Date of Original Version
Abstract or Description
This paper presents a monocular vision based 3D bicycle tracking framework for intelligent vehicles based on a detection method exploiting a deformable part model and a tracking method using an Interacting Multiple Model (IMM) algorithm. Bicycle tracking is important because bicycles share the road with vehicles and can move at comparable speeds in urban environments. From a computer vision standpoint, bicycle detection is challenging as bicycle's appearance can change dramatically between viewpoints and a person riding on the bicycle is a non-rigid object. To this end, we present a tracking-by-detection method to detect and track bicycles that takes into account these difficult issues.
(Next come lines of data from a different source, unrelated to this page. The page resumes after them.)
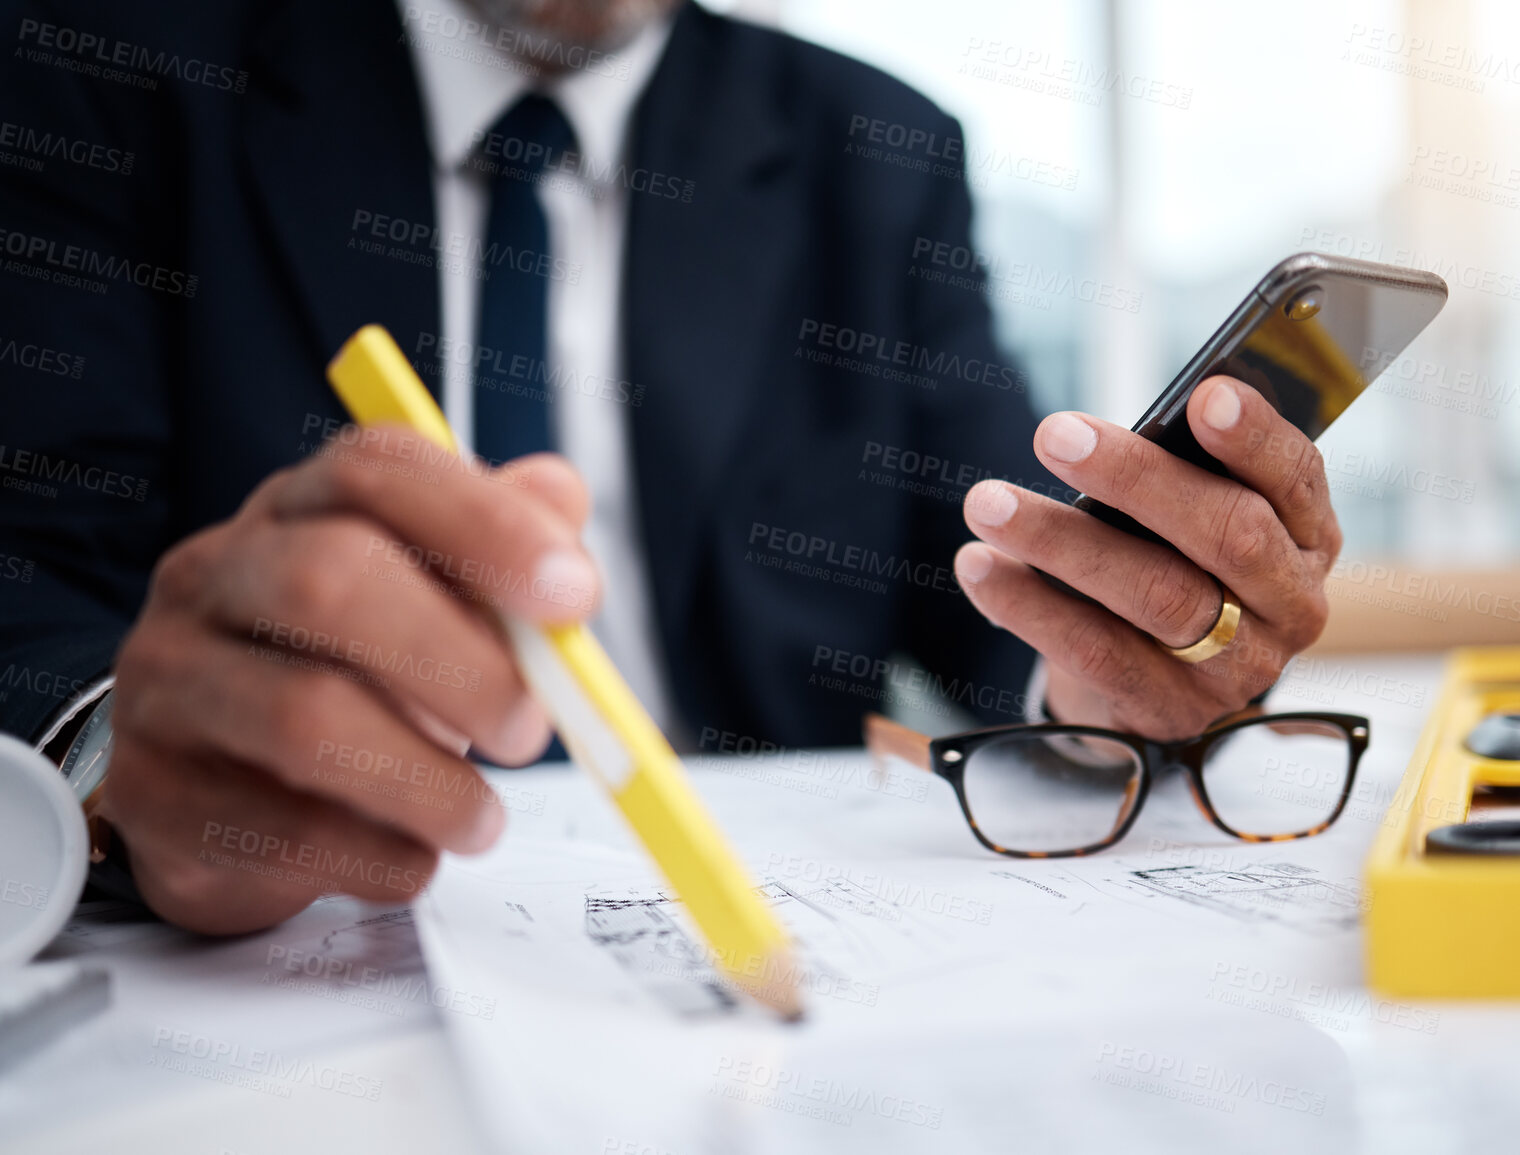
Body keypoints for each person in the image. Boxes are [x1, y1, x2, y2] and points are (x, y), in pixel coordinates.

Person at [0, 0, 1339, 934]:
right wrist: (116, 771)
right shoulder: (99, 69)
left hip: (775, 944)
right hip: (284, 963)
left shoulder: (875, 154)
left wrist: (1141, 643)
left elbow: (1003, 590)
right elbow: (32, 572)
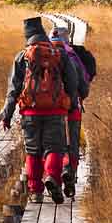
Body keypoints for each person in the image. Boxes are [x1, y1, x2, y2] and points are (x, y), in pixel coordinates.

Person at [2, 17, 81, 204]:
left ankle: (35, 191)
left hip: (30, 112)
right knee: (54, 148)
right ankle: (52, 177)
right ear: (44, 34)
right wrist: (71, 105)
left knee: (33, 151)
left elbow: (13, 89)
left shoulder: (22, 56)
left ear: (27, 37)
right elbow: (72, 82)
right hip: (55, 111)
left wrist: (7, 115)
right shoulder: (59, 55)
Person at [49, 21, 90, 199]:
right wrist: (80, 97)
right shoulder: (72, 56)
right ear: (67, 39)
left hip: (50, 109)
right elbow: (83, 84)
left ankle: (53, 178)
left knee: (52, 145)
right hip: (72, 108)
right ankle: (70, 176)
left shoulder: (44, 56)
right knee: (72, 143)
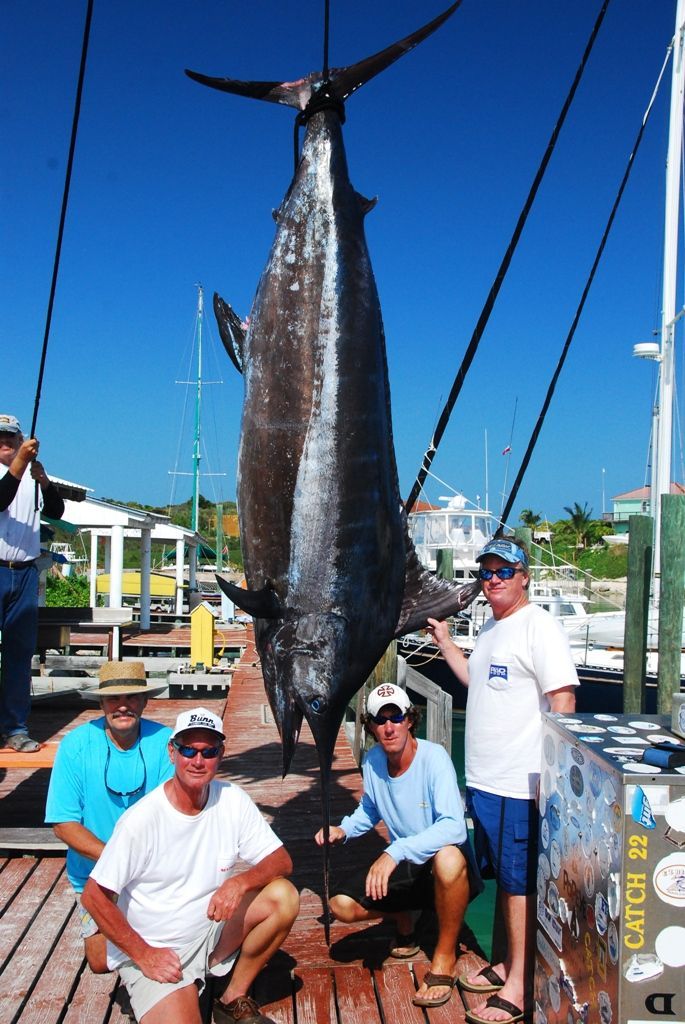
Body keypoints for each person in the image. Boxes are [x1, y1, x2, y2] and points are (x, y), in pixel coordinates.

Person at [427, 537, 578, 1024]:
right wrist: (446, 642)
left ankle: (519, 985)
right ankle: (508, 961)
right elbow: (474, 679)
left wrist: (552, 777)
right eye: (486, 572)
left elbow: (563, 700)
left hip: (521, 783)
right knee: (503, 878)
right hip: (485, 781)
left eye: (503, 572)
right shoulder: (493, 628)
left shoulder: (540, 626)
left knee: (518, 887)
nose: (492, 580)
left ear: (524, 575)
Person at [82, 706, 299, 1024]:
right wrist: (145, 955)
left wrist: (239, 882)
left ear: (221, 755)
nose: (198, 761)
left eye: (208, 751)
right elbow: (93, 897)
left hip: (209, 933)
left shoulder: (232, 799)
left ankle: (232, 998)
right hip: (159, 949)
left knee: (284, 896)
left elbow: (281, 861)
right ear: (172, 752)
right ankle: (152, 990)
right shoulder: (141, 821)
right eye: (188, 750)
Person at [314, 682, 482, 1010]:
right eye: (380, 719)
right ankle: (405, 919)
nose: (388, 726)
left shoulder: (435, 758)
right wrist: (343, 829)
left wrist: (395, 851)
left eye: (396, 717)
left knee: (448, 858)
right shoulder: (374, 761)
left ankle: (444, 959)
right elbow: (370, 809)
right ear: (372, 727)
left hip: (444, 868)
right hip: (408, 865)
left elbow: (453, 827)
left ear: (409, 720)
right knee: (340, 905)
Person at [45, 661, 174, 973]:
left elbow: (173, 815)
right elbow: (63, 825)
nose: (123, 706)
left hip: (153, 872)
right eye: (114, 699)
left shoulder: (167, 742)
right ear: (101, 703)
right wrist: (115, 861)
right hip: (95, 877)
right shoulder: (75, 744)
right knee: (101, 962)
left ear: (144, 701)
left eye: (131, 697)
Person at [0, 413, 64, 752]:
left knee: (19, 654)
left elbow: (57, 510)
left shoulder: (30, 477)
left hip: (25, 572)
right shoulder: (10, 475)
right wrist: (20, 463)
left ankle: (15, 727)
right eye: (0, 438)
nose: (6, 443)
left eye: (11, 437)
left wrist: (45, 481)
First, a mixture model of multiple viewpoints is defined and trained via a Latent Support Vector Machine (LSVM) to detect bicycles under a variety of circumstances. Each model uses a part based representation. This robust bicycle detector provides a series of measurements (i.e., bounding boxes) in the context of the Kalman filter. Second, to exploit the unique characteristics of bicycle tracking, two motion models based on bicycle's kinematics are fused using an IMM algorithm. For each motion model, an extended Kalman filter (EKF) is used to estimate the position and velocity of a bicycle in the vehicle coordinates. Finally, a single bicycle tracking method using an IMM algorithm is extended to that of multiple bicycle tracking by incorporating a Rao-Blackwellized Particle Filter which runs a particle filter for a data association and an IMM filter for each bicycle tracking. We demonstrate the effectiveness of this approach through a series of experiments run on a new bicycle dataset captured from a vehicle-mounted camera.
2011 IEEE International Conference on Robotics and Automation (ICRA), 4391-4398.